As ATRA-differentiated cells express high levels of PAD2 and PAD4, it is reasonable to propose that dying cells could release these enzymes and that they could continue to be functional, particularly as the calcium levels in the extracellular space are higher relative to the intracellular compartment. A limitation of this work is that it is not possible to distinguish whether PAD2 or PAD4 was responsible for citrullination of fibrinogen in our assay, because they were both detectable in the cell media supernatants. It is worth noting that PAD4 was detected at a lower molecular weight than expected (31 kD) and this may have represented a non-functional degradation product, while PAD2 remained detectable at its predicted molecular weight of 76 kD. Additionally, it was not possible to induce NETosis without inducing concurrent necrosis and therefore, we cannot discern whether NETosis is required for extracellular citrullination. Freeze thaw, which induces only necrosis, was sufficient, however, to induce fibrinogen citrullination. Perhaps the more surprising finding is that apoptotic and even secondarily necrotic cells did not citrullinate extracellular fibrinogen in culture. This result indicates that death by apoptosis deactivates the PAD enzymes before they are released into the extracellular space and is consistent with prior work demonstrating that PAD4-mediated histone deimination is induced by inflammatory stimuli in neutrophils but not apoptosis [16]. Considering the vast numbers of neutrophils that undergo apoptosis daily, it stands to reason that this immunologically silent cell death would also have evolved mechanisms to limit modifications of neighboring proteins. Single nucleotide polymorphisms in PADI4 and PADI2 are associated with increased risk of RA. PADI4 risk alleles reside in the N-terminal domain, which is not the catalytic site of enzyme activity, and these risk alleles do not lead to enzymes that are hyperfunctional in vitro, leading to the hypothesis that the polymorphism may confer risk by increasing either protein or mRNA stability rather than increased protein function [11]. The work presented here supports the notion that increased PAD stability could contribute to RA risk by demonstrating that PAD enzymes released in the setting of certain types of cell death continue to function in the extracellular space.

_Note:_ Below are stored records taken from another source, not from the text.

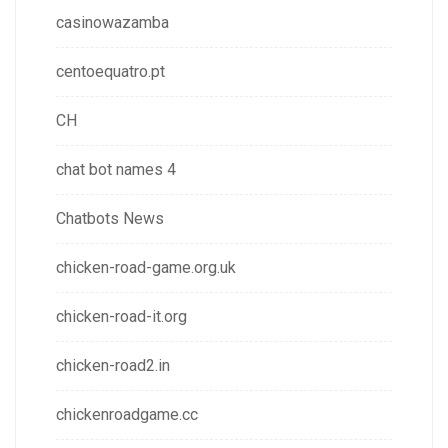
casinowazamba
centoequatro.pt
CH
chat bot names 4
Chatbots News
chicken-road-game.org.uk
chicken-road-it.org
chicken-road2.in
chickenroadgame.cc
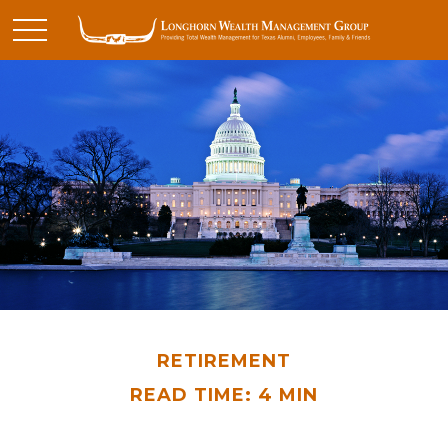
RETIREMENT
READ TIME: 4 MIN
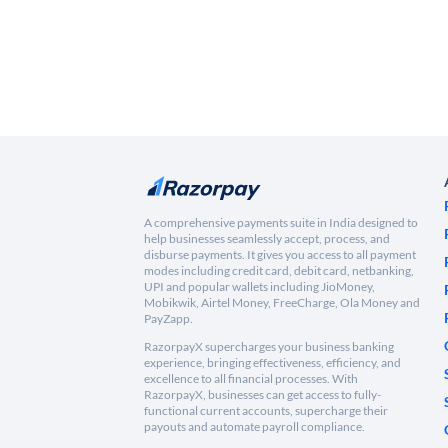
A comprehensive payments suite in India designed to
help businesses seamlessly accept, process, and
disburse payments. It gives you access to all payment
modes including credit card, debit card, netbanking,
UPI and popular wallets including JioMoney,
Mobikwik, Airtel Money, FreeCharge, Ola Money and
PayZapp.
RazorpayX supercharges your business banking
experience, bringing effectiveness, efficiency, and
excellence to all financial processes. With
RazorpayX, businesses can get access to fully-
functional current accounts, supercharge their
payouts and automate payroll compliance.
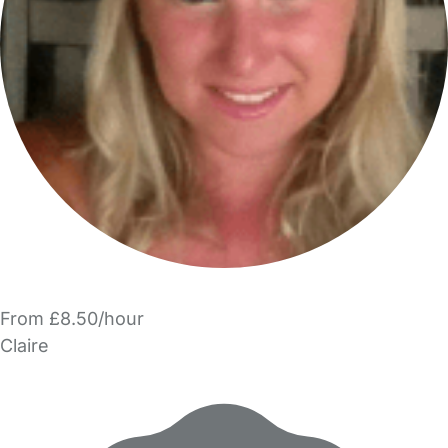
From £8.50/hour
Claire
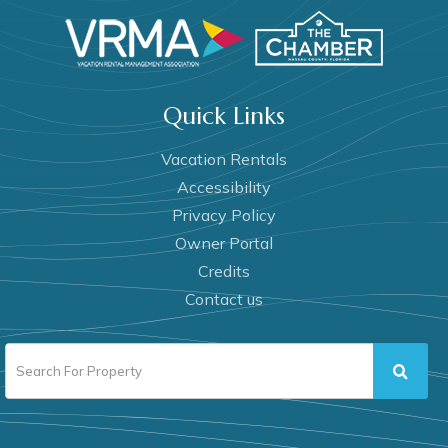
Quick Links
Vacation Rentals
Accessibility
Privacy Policy
Owner Portal
Credits
Contact us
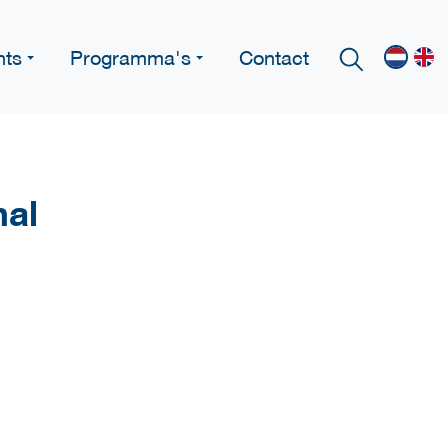
nts
Programma's
Contact
nal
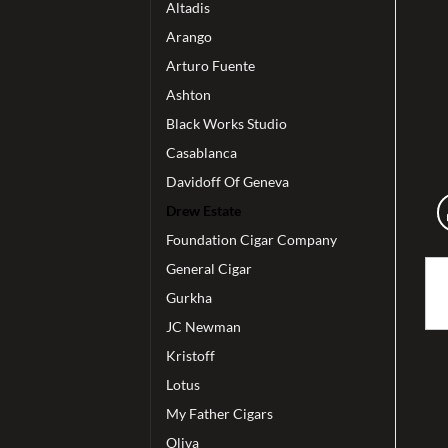
Altadis
Arango
Arturo Fuente
Ashton
Black Works Studio
Casablanca
Davidoff Of Geneva
Drew Estate
Foundation Cigar Company
General Cigar
Gurkha
JC Newman
Kristoff
Lotus
My Father Cigars
Oliva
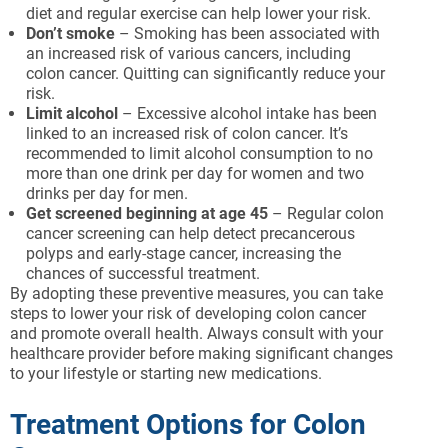
diet and regular exercise can help lower your risk.
Don’t smoke
– Smoking has been associated with
an increased risk of various cancers, including
colon cancer. Quitting can significantly reduce your
risk.
Limit alcohol
– Excessive alcohol intake has been
linked to an increased risk of colon cancer. It’s
recommended to limit alcohol consumption to no
more than one drink per day for women and two
drinks per day for men.
Get screened beginning at age 45
– Regular colon
cancer screening can help detect precancerous
polyps and early-stage cancer, increasing the
chances of successful treatment.
By adopting these preventive measures, you can take
steps to lower your risk of developing colon cancer
and promote overall health. Always consult with your
healthcare provider before making significant changes
to your lifestyle or starting new medications.
Treatment Options for Colon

While autoantibodies to citrullinated fibrinogen are highly specific to RA, citrullination of fibrinogen is not. Non-RA patient-derived atherosclerotic plaques contain both citrullinated fibrinogen and PAD4 [17]. As neutrophils express more PAD4 than any other hematopoietic cells, this result suggests that neutrophils may be responsible for fibrinogen citrullination in vivo. Further, neutrophil-derived serine proteases promote coagulation and thrombosis formation in vitro and in vivo [18] and known products of NETosis, such as DNA, MPO and citrullinated H3, can be detected in organized human thrombus [19]. The work presented here provides a direct link between the observations of the importance of neutrophils in thrombus organization and the observation that thrombus contains citrullinated fibrinogen.

Conclusions

In conclusion, we found that granulocytes undergoing inflammatory but not apoptotic cell death lead to citrullination of the extracellular protein, fibrinogen. Fibrinogen citrullination correlates with detectable levels of PAD enzymes in the supernatant of granulocytes undergoing inflammatory but not apoptotic cell death. This work provides a direct link between previous observations on the role of neutrophils in thrombosis and citrullination of fibrinogen, and points yet another finger at neutrophils in the generation of post-translational modifications targeted by RA autoantibodies.